LISTED ENTRIES:
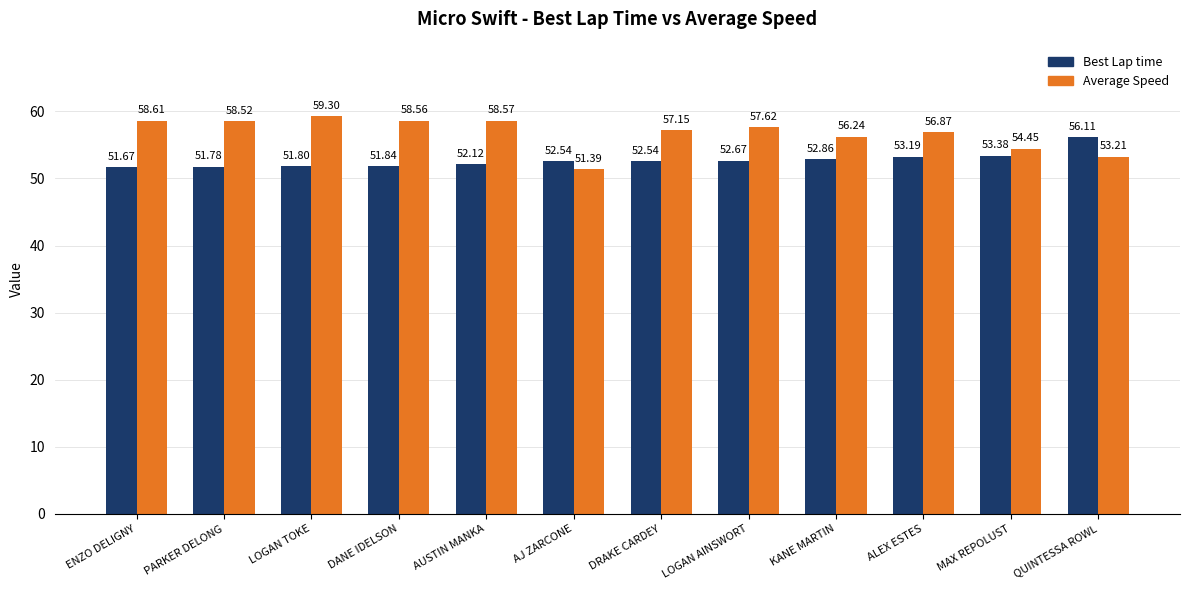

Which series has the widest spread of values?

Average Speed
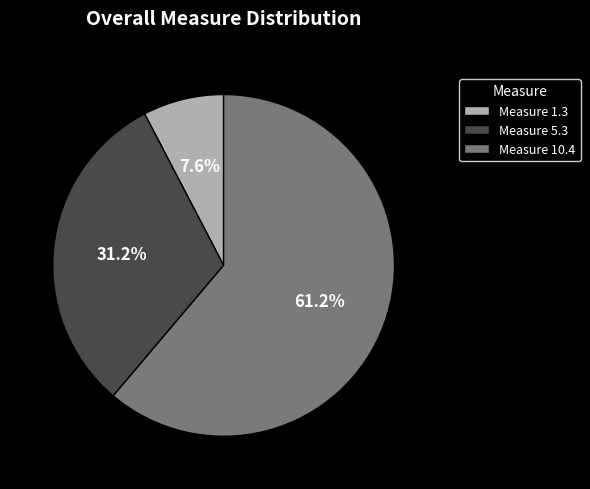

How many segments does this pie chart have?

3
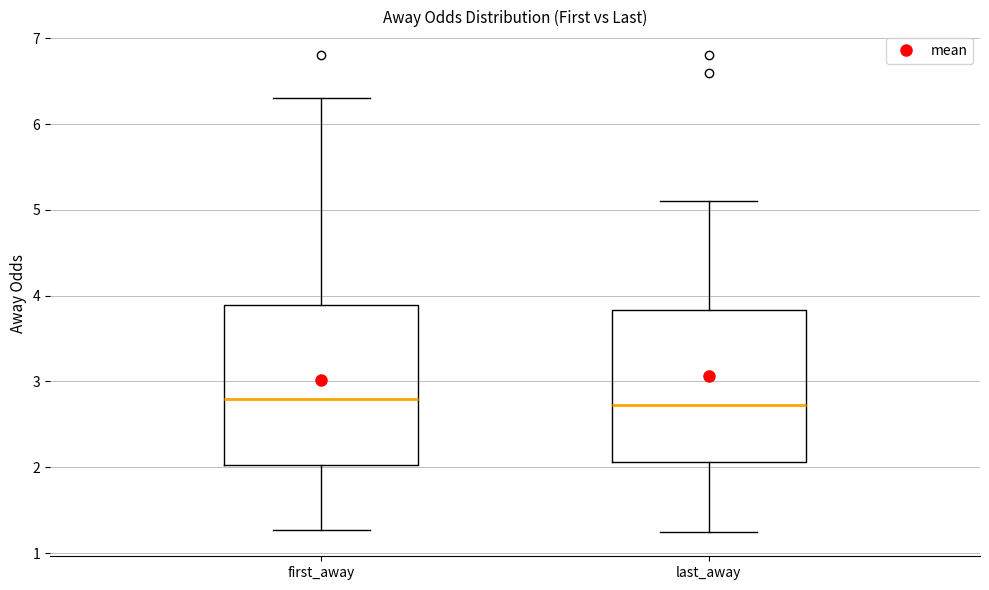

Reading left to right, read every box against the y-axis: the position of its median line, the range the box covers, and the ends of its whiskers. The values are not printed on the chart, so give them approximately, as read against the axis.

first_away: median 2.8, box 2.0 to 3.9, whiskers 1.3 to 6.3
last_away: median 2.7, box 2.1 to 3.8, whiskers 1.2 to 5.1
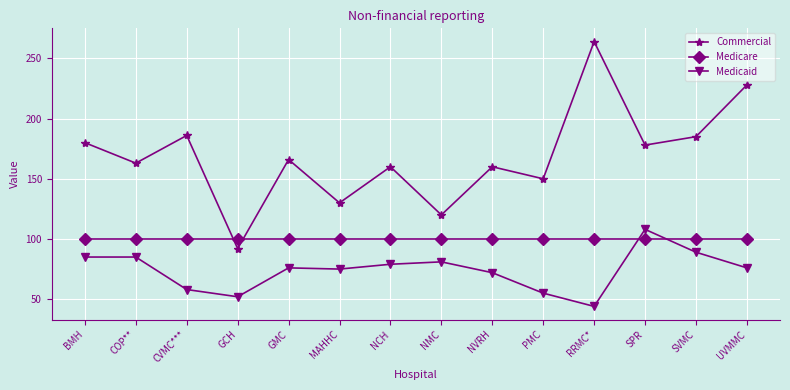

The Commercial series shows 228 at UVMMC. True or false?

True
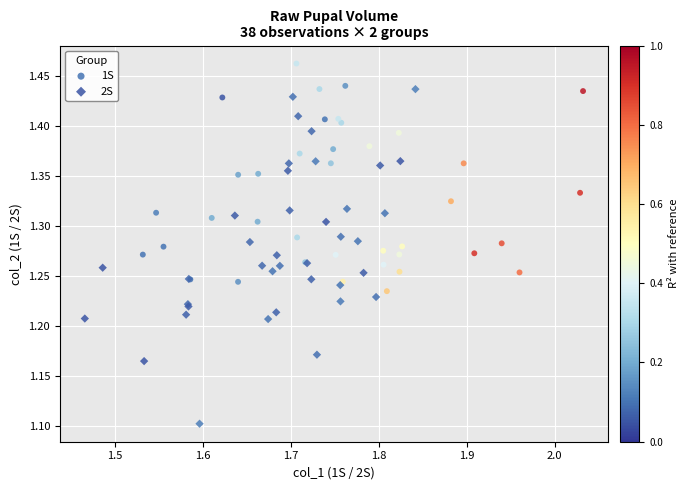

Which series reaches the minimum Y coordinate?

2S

---

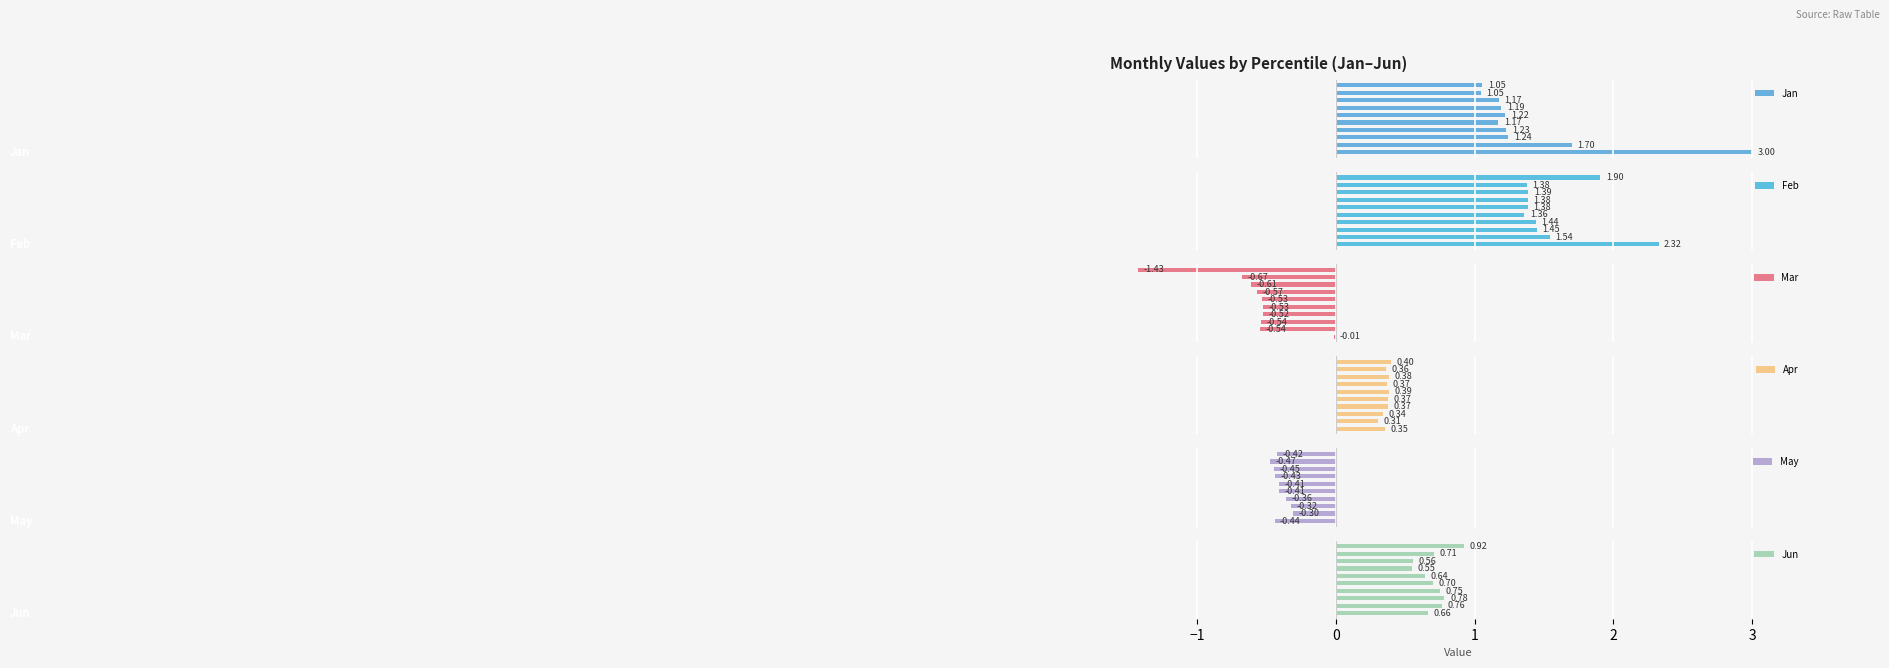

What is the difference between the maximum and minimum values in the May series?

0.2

DIRECTIONS FOR THIS TASK: From the rows above, extract every line that contains the word "True".

ANSWER FOR THE TASK:
The Commercial series shows 228 at UVMMC. True or false?
True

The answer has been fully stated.